Não havendo testemunhas, a acusação do Ministério Público levou o agente responsável pelo disparo a tribunal, num julgamento que se arrastou ao longo de quase quatro anos.


O relatório da Polícia Judiciária afastava a hipótese de legítima defesa e apontava para a existência de um crime de homicídio não qualificado, mas negligente. O Ministério Público pediu a condenação do agente, que acabou por ser absolvido.

O caso de Elson "Kuku" Sanches vem mencionado num relatório do Conselho da Europa, que refere a existência de "manipulação de provas" no processo.

Nuno Manaças Rodrigues – “Mc Snake” (15 de março de 2010)

Às 4h00 da madrugada, o ‘rapper’ Nuno Manaças Rodrigues, mais conhecido como "Mc Snake", fugiu de uma operação STOP junto à doca de Santo Amaro, em Lisboa.

O agente Nuno Moreira e mais quatro polícias perseguiram o fugitivo, até que conseguiram atravessar a carrinha policial à frente do carro, na Radial de Benfica.

Os agentes saíram da carrinha quando Nuno Manaças se preparava para fazer inversão de marcha e fugir novamente.

O agente Nuno Moreira disparou uma vez para o ar e duas vezes sobre o automóvel, acabando por atingir mortalmente o ‘rapper’.

Em junho de 2011, o PSP foi condenado a 20 meses de prisão com pena suspensa, pelo crime de homicídio por negligência grosseira.

Um caso semelhante aconteceu em 2017, quando uma perseguição policial teve um final fatal. Uma mulher morreu atingida no pescoço pela PSP, em Lisboa.

A vítima mortal foi abatida por engano, depois de a viatura em que seguia ter sido confundida com uma outra, envolvida num assalto a uma caixa multibanco.

De acordo com o comunicado da PSP emitido na altura, por volta das 3h35, na zona da Encarnação, em Lisboa, foi detetada uma viatura que aparentava corresponder às características da viatura suspeita, cujo condutor desobedeceu à ordem de paragem.
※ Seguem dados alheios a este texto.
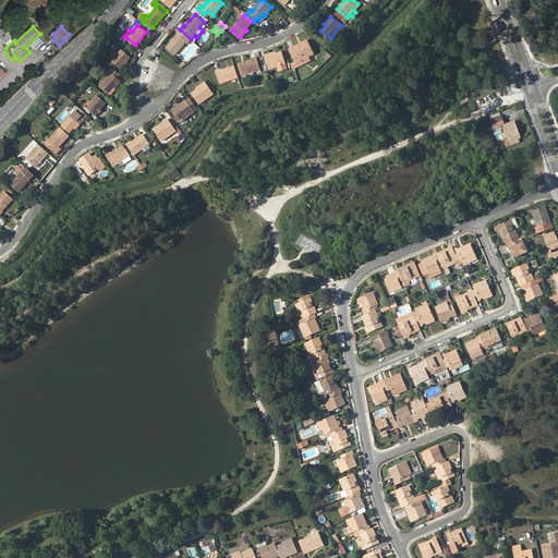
[(191,39),(180,29),(177,33),(179,34),(174,39),(172,41),(167,47),(176,55),(186,40),(187,43),(186,44),(189,46),(193,41),(191,39)]
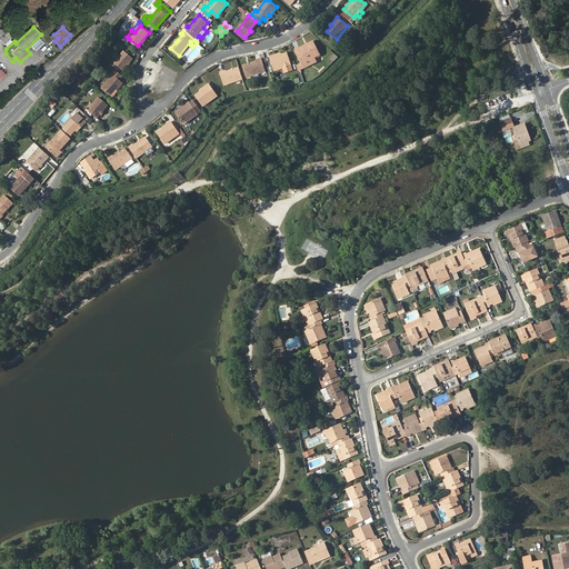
[(6,35),(0,40),(5,46),(11,40),(6,35)]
As autoridades lamentam a "morte da cidadã envolvida na ocorrência", que não estava relacionada com o assalto que esteve na origem da perseguição policial.

Carlos Reis (26 de março de 2003)

É mais um caso de fuga a uma operação STOP. Eram 22h45 quando Carlos Alberto Costa Reis e a mulher, Marlene Silva, não respeitaram a ordem de paragem.

Aos 20 anos, Carlos Alberto Costa Reis foi atingido na cabeça por um agente da PSP, numa rotunda do Bairro do Zambujal, em Alfragide (concelho da Amadora).

A mulher, com 18 anos e grávida, também ficou ferida.

Segundo a polícia, os agentes da PSP dispararam “para o ar” e “em direção ao carro na tentativa de o imobilizar”. Foi nessa altura que atingira o condutor.

O Comando Metropolitano da PSP refere ainda que, durante a tentativa de fuga, a vítima mortal tentou “atropelar um dos agentes” envolvidos na operação.

O polícia e o condutor foram transportados ao Hospital São Francisco Xavier, em Lisboa. Carlos Reis acabou por morrer internado.